A University of Toronto Scarborough (UTSC) researcher is examining how environmental triggers might alter gene function in people with Chronic Fatigue Syndrome. The research could lead to better insights into the disease and eventually to new treatments.
Patrick O. McGowan, professor in the department of biological sciences and director of UTSC's Laboratory for Epigenetic Neuroscience, is looking at how environmentally triggered changes to gene expression might alter immune function and stress response in ways that contribute to the disease.
McGowan's field of study is epigenetics - long-term changes in gene function that do not change the underlying DNA sequence. An epigenetic change wouldn't change a gene itself, but would influence whether, when and how the gene is turned off. Epigenetic changes can be caused by environmental triggers such as infections, toxins, stress, nutrition, and even the social environment.
McGowan will conduct the study into the epigenetics of CFS with a grant from the CFIDS Association of America. As part of the grant, he will have access to the SolveCFS Biobank, a collection of biological samples from CFS patients.
CFS, also known as Chronic Fatigue and Immune Dysfunction Syndrome (CFIDS), is a complex and debilitating chronic illness that affects the brain and multiple body systems. Symptoms include incapacitating fatigue and problems with concentration and short-term memory. Millions of North Americans are thought to suffer from the disease.
McGowan will look specifically at the relationship between a system called the hypothalamic-pituitary-adrenal (HPA) axis and immune function.

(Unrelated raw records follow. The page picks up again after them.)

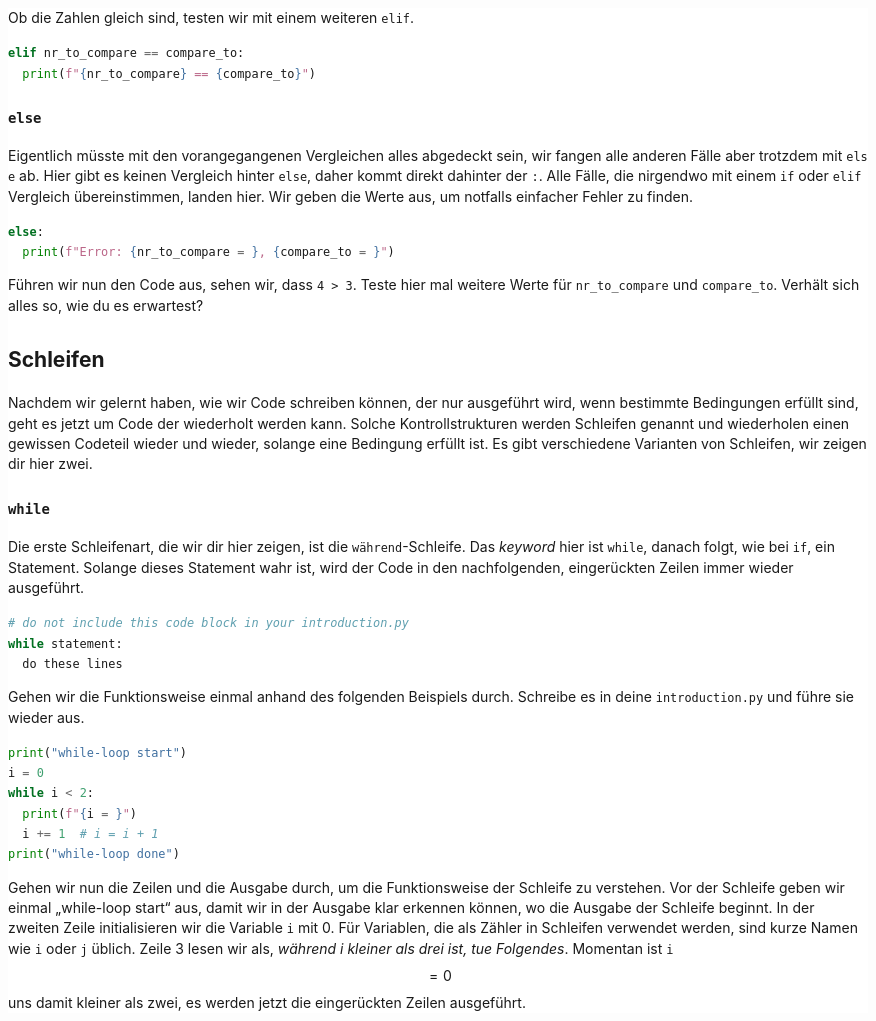 Ob die Zahlen gleich sind, testen wir mit einem weiteren `elif`.
```python
elif nr_to_compare == compare_to:
  print(f"{nr_to_compare} == {compare_to}")
```

### `else`
Eigentlich müsste mit den vorangegangenen Vergleichen alles abgedeckt sein,
wir fangen alle anderen Fälle aber trotzdem mit `else` ab.
Hier gibt es keinen Vergleich hinter `else`,
daher kommt direkt dahinter der `:`.
Alle Fälle, die nirgendwo mit einem `if` oder
`elif` Vergleich übereinstimmen, landen hier.
Wir geben die Werte aus, um notfalls einfacher Fehler zu finden.
```python
else:
  print(f"Error: {nr_to_compare = }, {compare_to = }")
```

Führen wir nun den Code aus, sehen wir, dass `4 > 3`.
Teste hier mal weitere Werte für `nr_to_compare` und `compare_to`.
Verhält sich alles so, wie du es erwartest?

## <a id="Loops"></a>Schleifen
Nachdem wir gelernt haben, wie wir Code schreiben können,
der nur ausgeführt wird, wenn bestimmte Bedingungen erfüllt sind,
geht es jetzt um Code der wiederholt werden kann.
Solche Kontrollstrukturen werden Schleifen genannt und wiederholen
einen gewissen Codeteil wieder und wieder,
solange eine Bedingung erfüllt ist.
Es gibt verschiedene Varianten von Schleifen,
wir zeigen dir hier zwei.

### `while`
Die erste Schleifenart, die wir dir hier zeigen, ist die `während`-Schleife.
Das _keyword_ hier ist `while`, danach folgt, wie bei `if`, ein Statement.
Solange dieses Statement wahr ist, wird der Code in den nachfolgenden,
eingerückten Zeilen immer wieder ausgeführt.
```python
# do not include this code block in your introduction.py
while statement:
  do these lines
```

Gehen wir die Funktionsweise einmal anhand des folgenden Beispiels durch.
Schreibe es in deine `introduction.py` und führe sie wieder aus.
```python
print("while-loop start")
i = 0
while i < 2:
  print(f"{i = }")
  i += 1  # i = i + 1
print("while-loop done")
```
Gehen wir nun die Zeilen und die Ausgabe durch, um die Funktionsweise
der Schleife zu verstehen.
Vor der Schleife geben wir einmal „while-loop start“ aus,
damit wir in der Ausgabe klar erkennen können,
wo die Ausgabe der Schleife beginnt.
In der zweiten Zeile initialisieren wir die Variable `i` mit 0.
Für Variablen, die als Zähler in Schleifen verwendet werden,
sind kurze Namen wie `i` oder `j` üblich.
Zeile 3 lesen wir als, _während i kleiner als drei ist, tue Folgendes_.
Momentan ist `i`$$ = 0$$ uns damit kleiner als zwei, es werden jetzt die
eingerückten Zeilen ausgeführt.
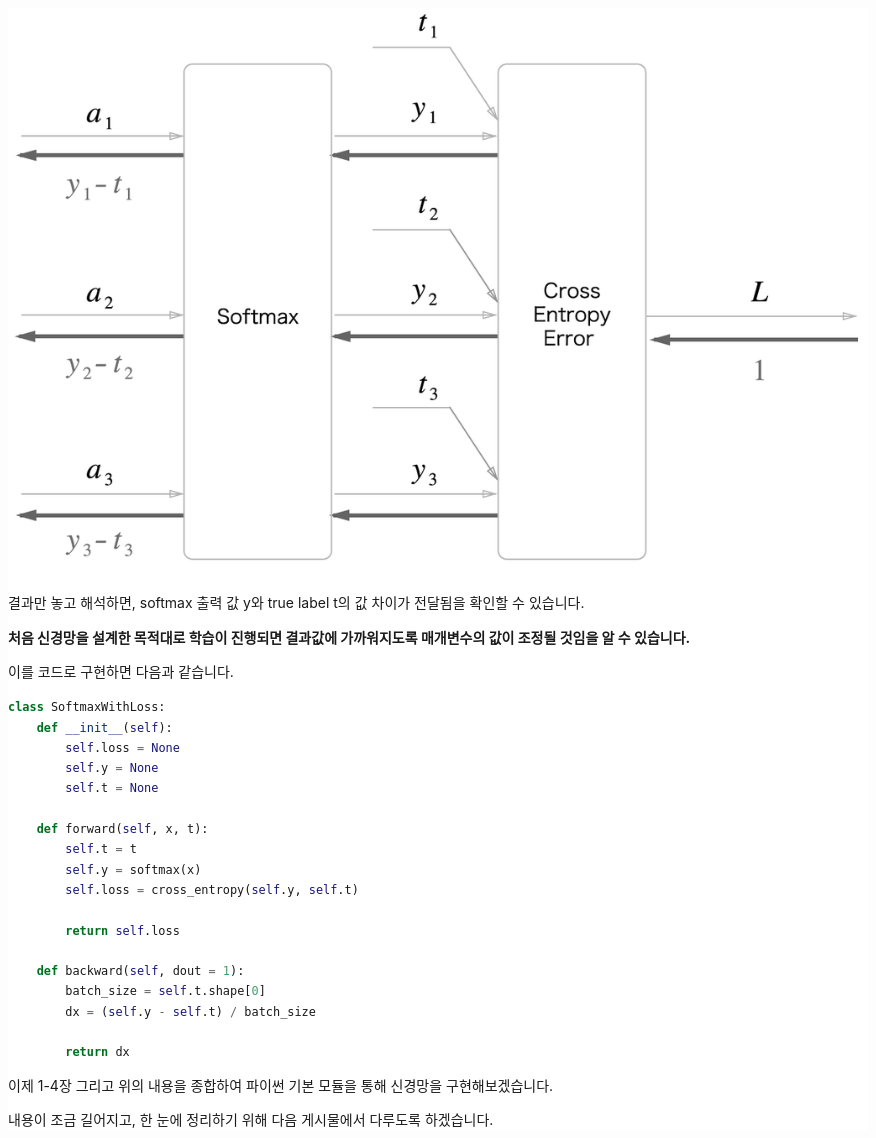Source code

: ![png](/assets/images/DLScratch_05_01/img_19.png)
    



결과만 놓고 해석하면, softmax 출력 값 y와 true label t의 값 차이가 전달됨을 확인할 수 있습니다. 

<b>처음 신경망을 설계한 목적대로 학습이 진행되면 결과값에 가까워지도록 매개변수의 값이 조정될 것임을 알 수 있습니다.</b>

이를 코드로 구현하면 다음과 같습니다.


```python
class SoftmaxWithLoss:
    def __init__(self):
        self.loss = None
        self.y = None
        self.t = None

    def forward(self, x, t):
        self.t = t
        self.y = softmax(x)
        self.loss = cross_entropy(self.y, self.t)

        return self.loss
    
    def backward(self, dout = 1):
        batch_size = self.t.shape[0]
        dx = (self.y - self.t) / batch_size
        
        return dx
```

이제 1-4장 그리고 위의 내용을 종합하여 파이썬 기본 모듈을 통해 신경망을 구현해보겠습니다.

내용이 조금 길어지고, 한 눈에 정리하기 위해 다음 게시물에서 다루도록 하겠습니다.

The HPA axis is involved in the regulation of the stress response, and has effects on immune function and inflammation through cellular signaling mechanisms involving the steroid glucocorticoid.
McGowan's hypothesis is that there is an epigenetic mechanism in CFS that disrupts glucocorticoid signaling in white blood cells called lymphocytes. By studying tissue samples from the SolveCFS Biobank he hopes to pinpoint the mechanism.